One other important difference between conventional and sustainable tall buildings is related to the application of natural ventilation. In this regard, the potential use of different natural ventilation strategies to reduce the energy demand for cooling and mechanical ventilation in high-rise buildings was investigated by using the same validated base models. The results showed that for a naturally ventilated tall office building in the temperate climate on average only 4% of the occupancy hours a supplementary air-conditioning system might be needed for providing thermal comfort during summer. For the tropical climate, the average percentage of discomfort hours (when air-conditioning is required to keep the indoor air temperature within the comfort limits) was around 16% of the occupancy hours during one year. In both climates, natural ventilation strategies could meet the minimum fresh air requirements needed for an office space for almost the entire period of occupancy hours; 96% in temperate climates and 98% in tropical climates.
The last important strategy that is becoming an integrated part of sustainable tall buildings is the use of greenery systems. The effects of greenery systems on the energy-efficiency, thermal comfort and indoor air quality of buildings were investigated by conducting a thorough literature review on five greenery concepts, including the green roof (GR), green wall (GW), green balcony (GB), sky garden (SG) and indoor sky garden (ISG). It was found that greenery systems have a limited impact for reducing the energy use of high-performance buildings. The maximum efficiency of greenery systems was reported during summer and for places with higher solar radiation and when integrated into buildings that have no solar control systems. However, other large-scale benefits for the urban environment (mitigation of CO2 concentration) and building residents (increased productivity and higher well-being) could justify the application of greenery systems as an essential sustainability feature for the design of tall office buildings.

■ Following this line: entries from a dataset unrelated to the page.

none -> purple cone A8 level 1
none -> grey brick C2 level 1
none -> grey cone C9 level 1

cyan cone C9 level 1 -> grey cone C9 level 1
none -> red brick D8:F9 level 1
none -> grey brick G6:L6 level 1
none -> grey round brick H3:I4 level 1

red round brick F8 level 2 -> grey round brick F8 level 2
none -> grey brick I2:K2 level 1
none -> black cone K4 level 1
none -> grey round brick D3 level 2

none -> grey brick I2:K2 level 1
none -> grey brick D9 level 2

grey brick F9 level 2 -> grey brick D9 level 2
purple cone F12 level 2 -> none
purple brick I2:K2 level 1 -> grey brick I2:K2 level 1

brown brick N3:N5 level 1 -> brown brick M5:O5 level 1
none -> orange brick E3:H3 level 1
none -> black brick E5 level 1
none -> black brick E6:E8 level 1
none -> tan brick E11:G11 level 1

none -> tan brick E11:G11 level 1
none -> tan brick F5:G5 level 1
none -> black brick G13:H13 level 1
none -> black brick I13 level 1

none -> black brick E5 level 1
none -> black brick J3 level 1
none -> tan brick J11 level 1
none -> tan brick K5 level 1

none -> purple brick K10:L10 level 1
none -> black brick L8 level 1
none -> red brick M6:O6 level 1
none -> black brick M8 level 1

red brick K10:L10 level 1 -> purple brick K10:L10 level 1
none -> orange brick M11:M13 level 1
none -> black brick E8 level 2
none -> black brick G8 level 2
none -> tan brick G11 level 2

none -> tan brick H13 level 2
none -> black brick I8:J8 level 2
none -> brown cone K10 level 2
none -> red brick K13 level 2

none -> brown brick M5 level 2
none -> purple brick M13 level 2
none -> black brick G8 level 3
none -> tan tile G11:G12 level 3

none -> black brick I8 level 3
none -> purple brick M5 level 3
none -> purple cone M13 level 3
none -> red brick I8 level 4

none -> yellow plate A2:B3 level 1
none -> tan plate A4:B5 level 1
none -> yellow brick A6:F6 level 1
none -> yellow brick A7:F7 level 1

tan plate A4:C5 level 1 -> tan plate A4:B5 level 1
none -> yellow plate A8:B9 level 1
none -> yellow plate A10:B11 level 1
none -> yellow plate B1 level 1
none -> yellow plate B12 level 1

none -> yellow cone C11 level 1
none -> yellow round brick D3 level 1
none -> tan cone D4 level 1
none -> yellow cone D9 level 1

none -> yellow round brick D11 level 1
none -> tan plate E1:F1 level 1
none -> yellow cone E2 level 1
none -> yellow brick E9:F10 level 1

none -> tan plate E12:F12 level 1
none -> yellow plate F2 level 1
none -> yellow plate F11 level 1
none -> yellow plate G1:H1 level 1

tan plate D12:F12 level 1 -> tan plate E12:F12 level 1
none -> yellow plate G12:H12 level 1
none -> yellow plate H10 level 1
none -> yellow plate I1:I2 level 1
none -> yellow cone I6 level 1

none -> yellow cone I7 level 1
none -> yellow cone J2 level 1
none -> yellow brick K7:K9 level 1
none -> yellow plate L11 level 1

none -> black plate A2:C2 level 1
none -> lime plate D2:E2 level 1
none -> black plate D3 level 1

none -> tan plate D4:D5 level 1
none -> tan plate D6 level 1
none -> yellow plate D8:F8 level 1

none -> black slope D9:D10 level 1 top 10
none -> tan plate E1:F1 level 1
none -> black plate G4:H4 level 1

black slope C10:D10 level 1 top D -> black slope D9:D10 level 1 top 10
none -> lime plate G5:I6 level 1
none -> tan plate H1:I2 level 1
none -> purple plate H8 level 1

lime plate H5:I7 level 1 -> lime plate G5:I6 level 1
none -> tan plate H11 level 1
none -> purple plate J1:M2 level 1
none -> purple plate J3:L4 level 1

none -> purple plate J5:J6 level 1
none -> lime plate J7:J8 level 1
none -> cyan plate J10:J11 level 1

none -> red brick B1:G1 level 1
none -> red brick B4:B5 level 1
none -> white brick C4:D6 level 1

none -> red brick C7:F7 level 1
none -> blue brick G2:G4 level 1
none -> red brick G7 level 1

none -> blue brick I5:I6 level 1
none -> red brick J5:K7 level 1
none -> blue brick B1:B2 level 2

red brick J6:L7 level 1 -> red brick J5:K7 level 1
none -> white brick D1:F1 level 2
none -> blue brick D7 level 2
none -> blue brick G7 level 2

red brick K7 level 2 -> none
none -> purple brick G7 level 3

To sum up, the architectural design is a determinant contributor to the performance of buildings and the comfort of occupants. The findings of this research were used to point out climate specific design strategies for tall office buildings in temperate and tropical climates. At the end of dissertation, a proposed model of an energy-efficient and comfortable high-rise office building for each of the investigated climates was illustrated. It is expected that the discussions and recommendations provided in this dissertation could form an acceptable starting point for improvements to tall building design and could be of assistance to make energy-wise decisions during the design process.